TV shows and movies in 4K HDR offer the best home video quality available today, but in some situations it can look too dark. That's because they're often created to be shown in a dark, theatrical environment, and when the lights come up, or you watch during the day, details in the image can be obscured. At CES 2020, Dolby rolled out a new augmentation to its Dolby Vision HDR format called Dolby Vision IQ, which is designed to fix that problem by automatically adjusting the picture in response to room brightness.

LG  will be the first and only US TV maker to support the feature this year, where it will appear on select 2020 TVs. Panasonic is also delivering Dolby Vision IQ TVs in Europe.

We got to check out the demo at Dolby's suite and it worked well. There were two LG OLEDs set up side by side, one with IQ engaged and one showing standard Dolby Vision. In the dark the two looked basically identical but when an engineer turned up the lights the TV with IQ looked markedly better. Shadow details were clearly visible in the equipped model, while the non-IQ set showed an invisible mass of darkness, its details obscured by the glare of the room lighting on the TV screen.

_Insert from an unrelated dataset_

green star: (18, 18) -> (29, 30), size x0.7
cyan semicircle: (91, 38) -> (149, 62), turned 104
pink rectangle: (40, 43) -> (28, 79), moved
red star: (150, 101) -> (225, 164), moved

Watch this: LG's OLED 2020 TVs are rollable, 8K and flush-mount

Dolby Vision IQ isn't a separate picture mode, instead it will be automatically engaged in the standard Dolby Vision setting (Dolby said if you don't want the image to react to room lighting you can disable the LG's ambient light sensor manually). That sets it apart from the UHD Alliance's Filmmaker Mode, a separate mode designed to offer a picture that "maintains the creative intent" by disabling stuff like the soap opera effect. The UHD Alliance says its mode will also work with Dolby Vision, so it will be interesting to compared its effects to IQ's on LG's new TVs.

At CES , Dolby also showed off its Dolby Atmos Music format which enables home theaters and mobile phones alike to experience "immersive" music -- tunes mixed in surround with added height channels.